╭─ SOURCE DATA

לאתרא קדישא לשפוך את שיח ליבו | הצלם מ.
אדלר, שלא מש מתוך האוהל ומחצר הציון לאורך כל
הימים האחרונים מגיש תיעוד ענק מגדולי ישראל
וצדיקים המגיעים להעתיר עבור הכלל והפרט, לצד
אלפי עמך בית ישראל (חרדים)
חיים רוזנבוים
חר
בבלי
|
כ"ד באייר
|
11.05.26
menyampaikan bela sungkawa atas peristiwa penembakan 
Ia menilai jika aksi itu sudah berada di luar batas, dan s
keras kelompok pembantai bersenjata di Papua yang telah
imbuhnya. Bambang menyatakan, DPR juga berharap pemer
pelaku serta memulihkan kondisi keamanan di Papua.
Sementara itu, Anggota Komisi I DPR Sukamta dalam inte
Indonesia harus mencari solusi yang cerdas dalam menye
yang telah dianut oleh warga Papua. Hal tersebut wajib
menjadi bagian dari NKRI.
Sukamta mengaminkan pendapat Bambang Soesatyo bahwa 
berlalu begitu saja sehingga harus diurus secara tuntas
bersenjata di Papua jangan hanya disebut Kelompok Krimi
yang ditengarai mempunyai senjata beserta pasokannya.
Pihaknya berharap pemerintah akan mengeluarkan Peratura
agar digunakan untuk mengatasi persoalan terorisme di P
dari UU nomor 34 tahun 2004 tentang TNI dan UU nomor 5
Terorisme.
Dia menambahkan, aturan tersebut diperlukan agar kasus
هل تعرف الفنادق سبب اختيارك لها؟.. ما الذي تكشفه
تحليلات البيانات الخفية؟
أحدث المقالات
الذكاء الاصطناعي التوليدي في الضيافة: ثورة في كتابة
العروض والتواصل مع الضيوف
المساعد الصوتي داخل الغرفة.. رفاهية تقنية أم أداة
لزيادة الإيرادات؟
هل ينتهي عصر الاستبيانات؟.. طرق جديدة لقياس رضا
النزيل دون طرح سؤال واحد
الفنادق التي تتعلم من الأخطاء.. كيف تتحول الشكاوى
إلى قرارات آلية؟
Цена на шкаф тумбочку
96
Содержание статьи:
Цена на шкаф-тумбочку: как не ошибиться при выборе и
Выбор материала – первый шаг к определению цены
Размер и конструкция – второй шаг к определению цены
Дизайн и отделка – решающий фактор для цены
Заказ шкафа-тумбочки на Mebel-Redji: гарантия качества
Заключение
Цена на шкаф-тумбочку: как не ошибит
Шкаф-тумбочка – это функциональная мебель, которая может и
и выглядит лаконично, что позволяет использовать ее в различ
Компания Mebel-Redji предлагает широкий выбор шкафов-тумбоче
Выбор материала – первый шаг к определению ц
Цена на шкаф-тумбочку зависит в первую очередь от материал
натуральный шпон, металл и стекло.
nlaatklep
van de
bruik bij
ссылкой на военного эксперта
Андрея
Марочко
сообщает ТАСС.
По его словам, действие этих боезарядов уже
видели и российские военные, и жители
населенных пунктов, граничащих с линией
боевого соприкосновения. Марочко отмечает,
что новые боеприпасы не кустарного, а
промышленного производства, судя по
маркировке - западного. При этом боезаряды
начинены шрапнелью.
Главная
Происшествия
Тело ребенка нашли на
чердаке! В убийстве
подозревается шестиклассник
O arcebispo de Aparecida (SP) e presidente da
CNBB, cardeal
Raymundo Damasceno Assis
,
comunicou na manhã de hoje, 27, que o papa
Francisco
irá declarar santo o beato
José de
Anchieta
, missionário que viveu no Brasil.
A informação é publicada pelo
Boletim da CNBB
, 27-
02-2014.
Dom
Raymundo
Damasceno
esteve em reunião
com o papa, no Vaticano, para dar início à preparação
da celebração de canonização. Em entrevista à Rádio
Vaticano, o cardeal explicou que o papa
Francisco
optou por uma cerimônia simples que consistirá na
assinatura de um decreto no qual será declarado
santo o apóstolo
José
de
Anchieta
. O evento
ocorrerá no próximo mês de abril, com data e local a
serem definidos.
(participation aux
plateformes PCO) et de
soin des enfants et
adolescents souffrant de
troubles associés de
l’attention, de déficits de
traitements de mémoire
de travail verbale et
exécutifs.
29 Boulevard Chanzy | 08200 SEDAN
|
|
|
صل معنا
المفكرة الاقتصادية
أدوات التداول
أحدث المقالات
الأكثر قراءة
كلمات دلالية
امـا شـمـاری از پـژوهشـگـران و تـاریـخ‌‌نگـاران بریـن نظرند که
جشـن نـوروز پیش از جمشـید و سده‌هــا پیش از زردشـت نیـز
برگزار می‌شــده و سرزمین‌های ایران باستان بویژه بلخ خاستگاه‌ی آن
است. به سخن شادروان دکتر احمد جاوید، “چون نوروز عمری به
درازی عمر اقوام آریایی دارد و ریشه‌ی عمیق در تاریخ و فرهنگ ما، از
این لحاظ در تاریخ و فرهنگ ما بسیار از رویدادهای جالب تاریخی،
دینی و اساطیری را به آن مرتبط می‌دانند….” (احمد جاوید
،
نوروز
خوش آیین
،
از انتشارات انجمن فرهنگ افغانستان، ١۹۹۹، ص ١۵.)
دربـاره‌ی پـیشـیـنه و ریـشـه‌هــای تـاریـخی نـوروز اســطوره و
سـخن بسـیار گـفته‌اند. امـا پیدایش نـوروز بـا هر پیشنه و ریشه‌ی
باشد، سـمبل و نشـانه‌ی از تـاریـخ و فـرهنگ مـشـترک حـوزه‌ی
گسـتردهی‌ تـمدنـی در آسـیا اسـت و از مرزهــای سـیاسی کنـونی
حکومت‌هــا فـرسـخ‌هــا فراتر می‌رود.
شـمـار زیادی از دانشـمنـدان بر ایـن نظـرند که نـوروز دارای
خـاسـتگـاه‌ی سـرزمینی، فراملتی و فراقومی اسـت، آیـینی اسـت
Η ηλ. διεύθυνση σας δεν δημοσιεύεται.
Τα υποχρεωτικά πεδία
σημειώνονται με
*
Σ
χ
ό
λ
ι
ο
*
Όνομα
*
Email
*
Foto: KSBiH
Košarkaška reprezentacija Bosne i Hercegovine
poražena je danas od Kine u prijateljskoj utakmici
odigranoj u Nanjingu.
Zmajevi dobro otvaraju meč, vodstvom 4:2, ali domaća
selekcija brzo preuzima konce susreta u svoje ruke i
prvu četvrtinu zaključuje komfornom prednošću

╰─

WHAT IS BEING ASKED —
Copy out all the entries shown above, character for character.

ANSWER FOR THIS EXERCISE —
לאתרא קדישא לשפוך את שיח ליבו | הצלם מ.
אדלר, שלא מש מתוך האוהל ומחצר הציון לאורך כל
הימים האחרונים מגיש תיעוד ענק מגדולי ישראל
וצדיקים המגיעים להעתיר עבור הכלל והפרט, לצד
אלפי עמך בית ישראל (חרדים)
חיים רוזנבוים
חר
בבלי
|
כ"ד באייר
|
11.05.26
menyampaikan bela sungkawa atas peristiwa penembakan 
Ia menilai jika aksi itu sudah berada di luar batas, dan s
keras kelompok pembantai bersenjata di Papua yang telah
imbuhnya. Bambang menyatakan, DPR juga berharap pemer
pelaku serta memulihkan kondisi keamanan di Papua.
Sementara itu, Anggota Komisi I DPR Sukamta dalam inte
Indonesia harus mencari solusi yang cerdas dalam menye
yang telah dianut oleh warga Papua. Hal tersebut wajib
menjadi bagian dari NKRI.
Sukamta mengaminkan pendapat Bambang Soesatyo bahwa 
berlalu begitu saja sehingga harus diurus secara tuntas
bersenjata di Papua jangan hanya disebut Kelompok Krimi
yang ditengarai mempunyai senjata beserta pasokannya.
Pihaknya berharap pemerintah akan mengeluarkan Peratura
agar digunakan untuk mengatasi persoalan terorisme di P
dari UU nomor 34 tahun 2004 tentang TNI dan UU nomor 5
Terorisme.
Dia menambahkan, aturan tersebut diperlukan agar kasus
هل تعرف الفنادق سبب اختيارك لها؟.. ما الذي تكشفه
تحليلات البيانات الخفية؟
أحدث المقالات
الذكاء الاصطناعي التوليدي في الضيافة: ثورة في كتابة
العروض والتواصل مع الضيوف
المساعد الصوتي داخل الغرفة.. رفاهية تقنية أم أداة
لزيادة الإيرادات؟
هل ينتهي عصر الاستبيانات؟.. طرق جديدة لقياس رضا
النزيل دون طرح سؤال واحد
الفنادق التي تتعلم من الأخطاء.. كيف تتحول الشكاوى
إلى قرارات آلية؟
Цена на шкаф тумбочку
96
Содержание статьи:
Цена на шкаф-тумбочку: как не ошибиться при выборе и
Выбор материала – первый шаг к определению цены
Размер и конструкция – второй шаг к определению цены
Дизайн и отделка – решающий фактор для цены
Заказ шкафа-тумбочки на Mebel-Redji: гарантия качества
Заключение
Цена на шкаф-тумбочку: как не ошибит
Шкаф-тумбочка – это функциональная мебель, которая может и
и выглядит лаконично, что позволяет использовать ее в различ
Компания Mebel-Redji предлагает широкий выбор шкафов-тумбоче
Выбор материала – первый шаг к определению ц
Цена на шкаф-тумбочку зависит в первую очередь от материал
натуральный шпон, металл и стекло.
nlaatklep
van de
bruik bij
ссылкой на военного эксперта
Андрея
Марочко
сообщает ТАСС.
По его словам, действие этих боезарядов уже
видели и российские военные, и жители
населенных пунктов, граничащих с линией
боевого соприкосновения. Марочко отмечает,
что новые боеприпасы не кустарного, а
промышленного производства, судя по
маркировке - западного. При этом боезаряды
начинены шрапнелью.
Главная
Происшествия
Тело ребенка нашли на
чердаке! В убийстве
подозревается шестиклассник
O arcebispo de Aparecida (SP) e presidente da
CNBB, cardeal
Raymundo Damasceno Assis
,
comunicou na manhã de hoje, 27, que o papa
Francisco
irá declarar santo o beato
José de
Anchieta
, missionário que viveu no Brasil.
A informação é publicada pelo
Boletim da CNBB
, 27-
02-2014.
Dom
Raymundo
Damasceno
esteve em reunião
com o papa, no Vaticano, para dar início à preparação
da celebração de canonização. Em entrevista à Rádio
Vaticano, o cardeal explicou que o papa
Francisco
optou por uma cerimônia simples que consistirá na
assinatura de um decreto no qual será declarado
santo o apóstolo
José
de
Anchieta
. O evento
ocorrerá no próximo mês de abril, com data e local a
serem definidos.
(participation aux
plateformes PCO) et de
soin des enfants et
adolescents souffrant de
troubles associés de
l’attention, de déficits de
traitements de mémoire
de travail verbale et
exécutifs.
29 Boulevard Chanzy | 08200 SEDAN
|
|
|
صل معنا
المفكرة الاقتصادية
أدوات التداول
أحدث المقالات
الأكثر قراءة
كلمات دلالية
امـا شـمـاری از پـژوهشـگـران و تـاریـخ‌‌نگـاران بریـن نظرند که
جشـن نـوروز پیش از جمشـید و سده‌هــا پیش از زردشـت نیـز
برگزار می‌شــده و سرزمین‌های ایران باستان بویژه بلخ خاستگاه‌ی آن
است. به سخن شادروان دکتر احمد جاوید، “چون نوروز عمری به
درازی عمر اقوام آریایی دارد و ریشه‌ی عمیق در تاریخ و فرهنگ ما، از
این لحاظ در تاریخ و فرهنگ ما بسیار از رویدادهای جالب تاریخی،
دینی و اساطیری را به آن مرتبط می‌دانند….” (احمد جاوید
،
نوروز
خوش آیین
،
از انتشارات انجمن فرهنگ افغانستان، ١۹۹۹، ص ١۵.)
دربـاره‌ی پـیشـیـنه و ریـشـه‌هــای تـاریـخی نـوروز اســطوره و
سـخن بسـیار گـفته‌اند. امـا پیدایش نـوروز بـا هر پیشنه و ریشه‌ی
باشد، سـمبل و نشـانه‌ی از تـاریـخ و فـرهنگ مـشـترک حـوزه‌ی
گسـتردهی‌ تـمدنـی در آسـیا اسـت و از مرزهــای سـیاسی کنـونی
حکومت‌هــا فـرسـخ‌هــا فراتر می‌رود.
شـمـار زیادی از دانشـمنـدان بر ایـن نظـرند که نـوروز دارای
خـاسـتگـاه‌ی سـرزمینی، فراملتی و فراقومی اسـت، آیـینی اسـت
Η ηλ. διεύθυνση σας δεν δημοσιεύεται.
Τα υποχρεωτικά πεδία
σημειώνονται με
*
Σ
χ
ό
λ
ι
ο
*
Όνομα
*
Email
*
Foto: KSBiH
Košarkaška reprezentacija Bosne i Hercegovine
poražena je danas od Kine u prijateljskoj utakmici
odigranoj u Nanjingu.
Zmajevi dobro otvaraju meč, vodstvom 4:2, ali domaća
selekcija brzo preuzima konce susreta u svoje ruke i
prvu četvrtinu zaključuje komfornom prednošću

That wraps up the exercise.